The post reads in part:

“For the sake of practicality, let’s break this down using this simple example, I represent 4 Local Government Areas in my Federal Constituency namely ISEYIN, ITESIWAJU, KAJOLA, IWAJOWA LG areas of Oyo State – If I supervise the distribution of N10 million to 500 people at N20k per head in a Local Government Area. It will be more cost-effective and the impact will trickle down.

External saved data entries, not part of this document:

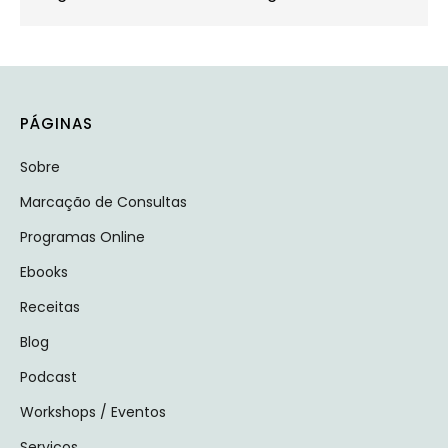
PÁGINAS
Sobre
Marcação de Consultas
Programas Online
Ebooks
Receitas
Blog
Podcast
Workshops / Eventos
Serviços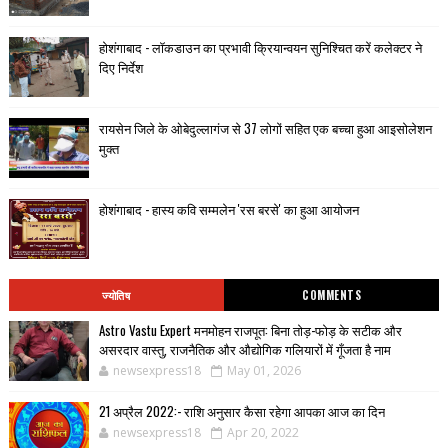
होशंगाबाद - लॉकडाउन का प्रभावी क्रियान्वयन सुनिश्चित करें कलेक्टर ने
दिए निर्देश
रायसेन जिले के ओबेदुल्लागंज से 37 लोगों सहित एक बच्चा हुआ आइसोलेशन
मुक्त
होशंगाबाद - हास्य कवि सम्मलेन 'रस बरसे' का हुआ आयोजन
ज्योतिष
COMMENTS
Astro Vastu Expert मनमोहन राजपूत: बिना तोड़-फोड़ के सटीक और
असरदार वास्तु, राजनैतिक और औद्योगिक गलियारों में गूँजता है नाम
newsexpress18
May 01, 2026
21 अप्रैल 2022:- राशि अनुसार कैसा रहेगा आपका आज का दिन
newsexpress18
Apr 20, 2022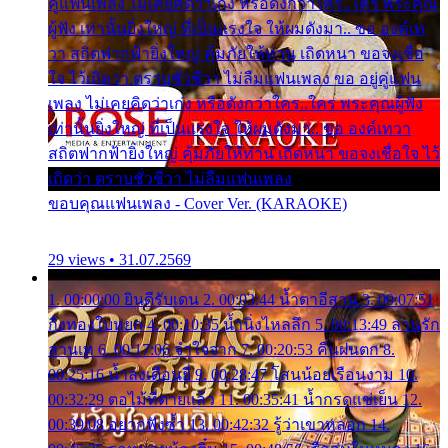
คู่แฟนเพลง ไม่เคยคิดว่าเก่ง หรือดังกว่าใคร..ใคร พระคุณ
ผู้ฟัง เท่านั้นยิ่งใหญ่ ที่เป็นแรงใจ ให้ผมดังมา.. ขอ องค์เท
วา สถิตฟากฟ้ายิ่งใหญ่ คุ้มภัยให้ท่าน เถิดหนา ขอจงเชื่อ
ใจ ไว้เถิดว่า ตราบชั่วชีวา ไม่ลืมแฟนเพลง ขอ อยู่คู่แฟน
เพลง ไม่เคยคิดว่าเก่ง หรือดังกว่าใคร..ใคร พระคุณผู้ฟัง
เท่านั้นยิ่งใหญ่ ที่เป็นแรงใจ ให้ผมดังมา.. ขอ องค์เทวา
สถิตฟากฟ้ายิ่งใหญ่ คุ้มภัยให้ท่าน เถิดหนา ขอจงเชื่อใจ ไว้
เถิดว่า ตราบชั่วชีวา ไม่ลืมแฟนเพลง
ขอบคุณแฟนเพลง - Cover Ver. (KARAOKE)
29 views • 31.07.2569
1. 00:00:00 ยินดีรับเดน 2. 00:03:44 น้ำตาอีสาน 3. 00:07:51
กิ่งทองใบหยก 4. 00:10:35 น้ำนิ่งไหลลึก 5. 00:13:49 ลานรัก
ลานเท 6. 00:17:06 จำใจจาก 7. 00:20:53 คืนฝนตก 8.
00:25:16 น้ำลงเดือนยี่ 9. 00:28:47 โสนน้อยเรือนงาม 10.
00:32:29 ตอไม้ที่ตายแล้ว 11. 00:35:41 น้ำกรดแช่เย็น 12.
00:39:08 อยากฟังซ้ำ 13. 00:42:32 รู้ว่าเขาหลอก 14.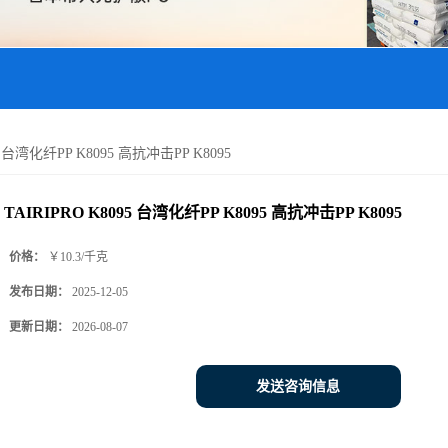
95 台湾化纤PP K8095 高抗冲击PP K8095
TAIRIPRO K8095 台湾化纤PP K8095 高抗冲击PP K8095
价格：
￥10.3/千克
发布日期：
2025-12-05
更新日期：
2026-08-07
发送咨询信息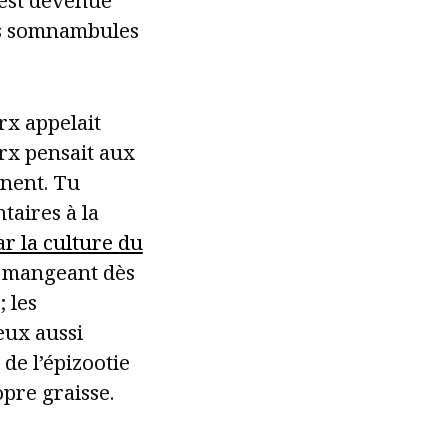
e est devenue
es somnambules
rx appelait
rx pensait aux
ènent. Tu
taires à la
r la culture du
n mangeant dès
 les
eux aussi
de l’épizootie
opre graisse.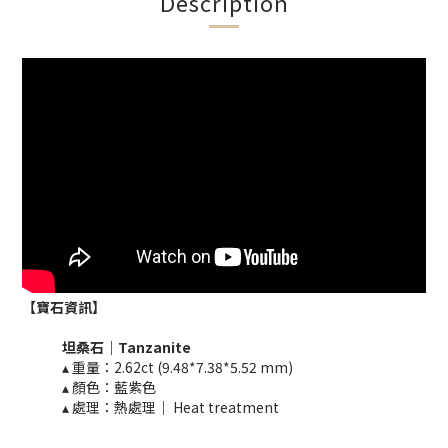
Description
【寶石資訊】
坦桑石｜
​Tanzanite
▴ 重量：
2.62ct (9.48*7.38*5.52 mm)
▴ 顏色：藍紫色
▴ 處理：熱處理｜ Heat treatment​​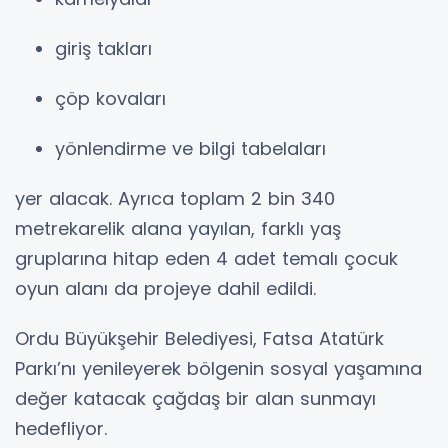
giriş takları
çöp kovaları
yönlendirme ve bilgi tabelaları
yer alacak. Ayrıca toplam 2 bin 340
metrekarelik alana yayılan, farklı yaş
gruplarına hitap eden 4 adet temalı çocuk
oyun alanı da projeye dahil edildi.
Ordu Büyükşehir Belediyesi, Fatsa Atatürk
Parkı’nı yenileyerek bölgenin sosyal yaşamına
değer katacak çağdaş bir alan sunmayı
hedefliyor.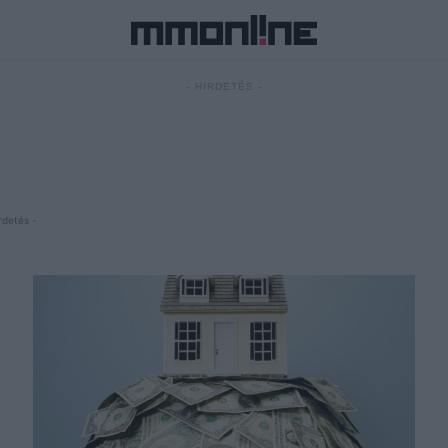
- HIRDETÉS -
rdetés -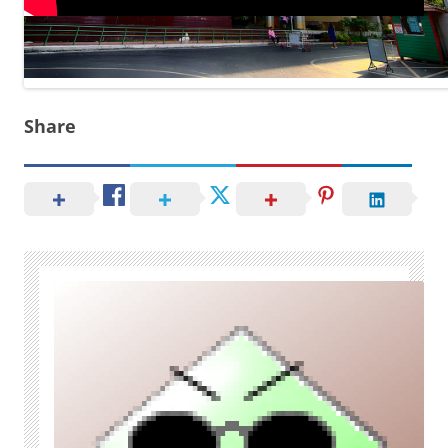
Share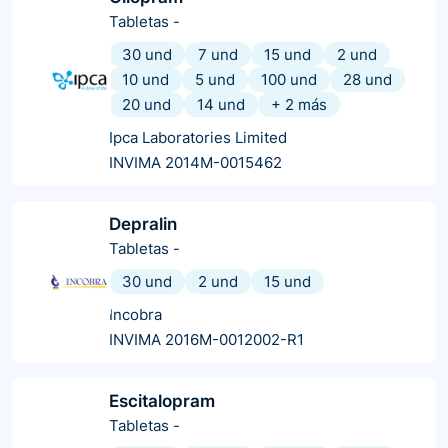
Tabletas
-
30 und
7 und
15 und
2 und
10 und
5 und
100 und
28 und
20 und
14 und
+
2
más
Ipca Laboratories Limited
INVIMA 2014M-0015462
Depralin
Tabletas
-
30 und
2 und
15 und
Incobra
INVIMA 2016M-0012002-R1
Escitalopram
Tabletas
-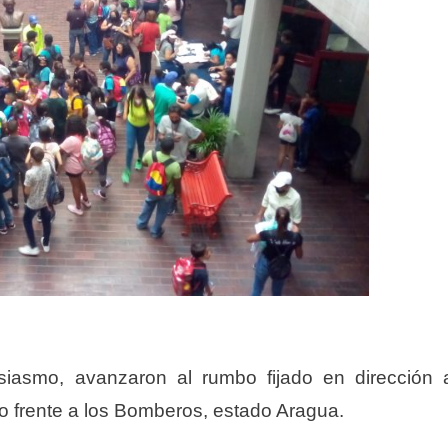
siasmo, avanzaron al rumbo fijado en dirección 
o frente a los Bomberos, estado Aragua.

And for accountability, the list of all beneficiaries and their account numbers would be pasted on a notice board at the ward level”.

He said, there should be a synergy between the House of Representatives and the Ministry in charge of disbursing the COVID-19 cash intervention as the grassroots can be more reached by elected members who could supervise the distribution of the palliatives by the F.G.

Shina Peller made it clear that he’s not suggesting that the money be sent to Federal lawmakers for disbursement but rather advocating for better synergy for the effective distribution of such cash intervention to the vulnerable in our society.

In his words, “ that’s the only way 52 billion Naira for 2.6M households can be accounted for and verifiable”.

In emphasizing his argument, Hon. Shina Peller says he believes that the poorest of the poor have not been adequately captured in the National Social Register, as it’s outdated.
He told Newsviewpoint that he has been reliable informed by his sources that the COVID-19 palliative made available by the Government is been used to service existing structures.

“The funds is tagged “Covid19 palliatives” and shouldn’t interfere or be misconstrued with the already existing structures of the NSIP or the Household Upliftment Programme”.
“Nigeria is a country without accurate data system. And using data from 2016 for a 2020 programme cannot in anyway reflect the current realities of things, nor can it be encompassing”.

“How many of the 2016 beneficiaries are still alive?, How many of them are still poor?, What happens to the families that have become poor after 2016? These questions are gray areas begging for answers”.

Infact, many of the poor people do not have access to the internet, no bank accounts, no phone, and some are not even aware that the F.G has palliatives for them during the Covid-19 pandemic. They have been blinded by the already existing structure of N5,000 monthly that bearly gets to them.

He went on to advise the Federal Government to consider working closely with members of the House of Representatives to ensure that every constituency is properly captured in the COVID-19 cash intervention for accountability and transparency.